**Text excerpt:**
=== Begin Enclosure ===
The simple fact of the matter is that the audience's own mind is the greatest storyteller of all, because that's what makes it real to them. People anticipating a nail-biting climax, a heart-warming scene or a gut-wrenching disaster will always do a far better job of psyching themselves up for the experience than you'll ever do actually trying to take them through the experience with the story proper. It's not the first drop of the rollercoaster that's the scariest, it's that split second right before it happens when that sheer drop ahead fully sinks in.
That is, all of the above counts if you can get people to care about the story. Because if your audience cares, then you don't need to shock them, you don't need to surprise them, you don't need to disgust them. You still can if you feel it contributes, but you don't HAVE to. All of these can add to the experience, but they can't MAKE the experience if your audience doesn't care. Just like throwing in many explosions does not make an action movie good, so throwing in a signature character death does not make a story good if it cannot carry the emotional weight that brings. If the story hasn't earned the drama, then it comes off as manipulative, and used in place of proper pacing and presentation.
=== End Enclosure ===
**What is required:** Quote the passage on storytelling word for word, from "That is, all" through "pacing and presentation.", inclusive. Nothing in the listing is needed.

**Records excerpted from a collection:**
=== Begin Enclosure ===
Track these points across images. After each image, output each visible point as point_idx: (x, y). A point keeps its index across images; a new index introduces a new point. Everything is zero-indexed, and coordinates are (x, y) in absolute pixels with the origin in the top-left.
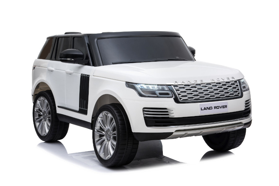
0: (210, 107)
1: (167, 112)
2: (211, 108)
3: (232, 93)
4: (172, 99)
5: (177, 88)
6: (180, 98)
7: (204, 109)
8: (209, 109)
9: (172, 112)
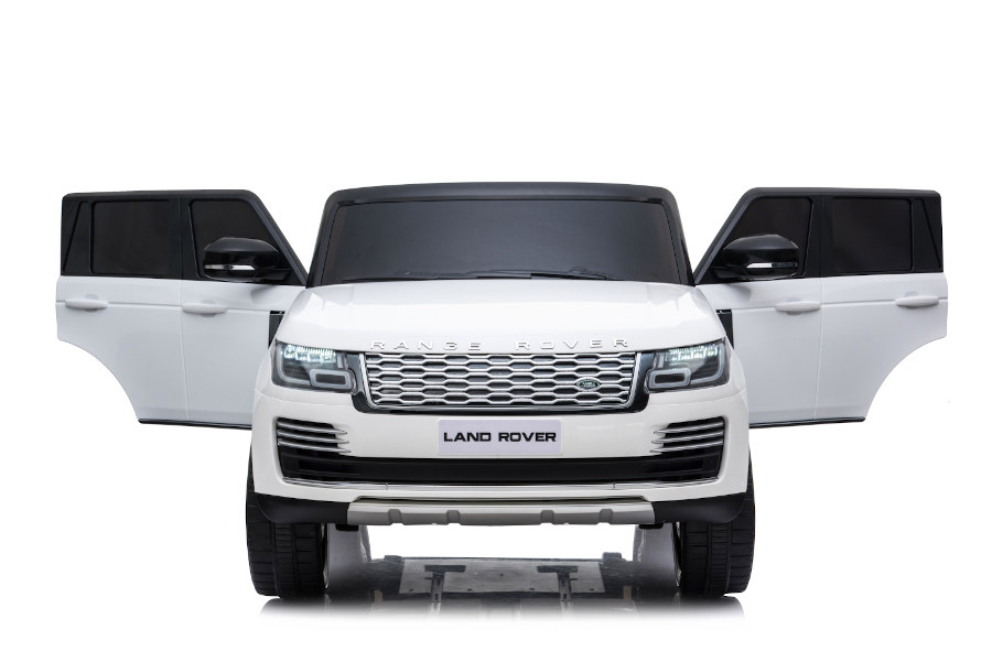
0: (482, 434)
1: (333, 436)
2: (485, 437)
3: (591, 392)
4: (348, 397)
5: (373, 363)
6: (374, 397)
7: (457, 439)
8: (476, 440)
9: (344, 438)
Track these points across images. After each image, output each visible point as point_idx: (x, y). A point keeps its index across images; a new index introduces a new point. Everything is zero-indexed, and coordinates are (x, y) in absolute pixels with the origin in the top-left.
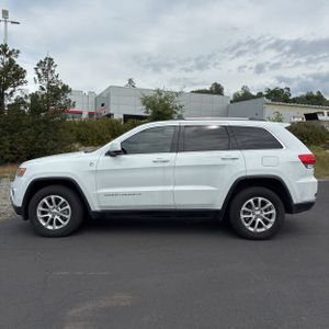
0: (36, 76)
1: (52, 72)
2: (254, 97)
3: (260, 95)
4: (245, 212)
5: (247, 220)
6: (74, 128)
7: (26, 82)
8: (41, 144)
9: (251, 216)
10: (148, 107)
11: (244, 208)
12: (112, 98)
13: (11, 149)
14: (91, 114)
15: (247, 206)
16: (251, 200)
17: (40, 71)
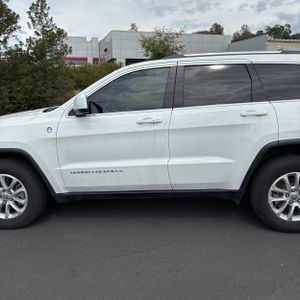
=== End Enclosure ===
**Answer to the exercise:**
That is, all of the above counts if you can get people to care about the story. Because if your audience cares, then you don't need to shock them, you don't need to surprise them, you don't need to disgust them. You still can if you feel it contributes, but you don't HAVE to. All of these can add to the experience, but they can't MAKE the experience if your audience doesn't care. Just like throwing in many explosions does not make an action movie good, so throwing in a signature character death does not make a story good if it cannot carry the emotional weight that brings. If the story hasn't earned the drama, then it comes off as manipulative, and used in place of proper pacing and presentation.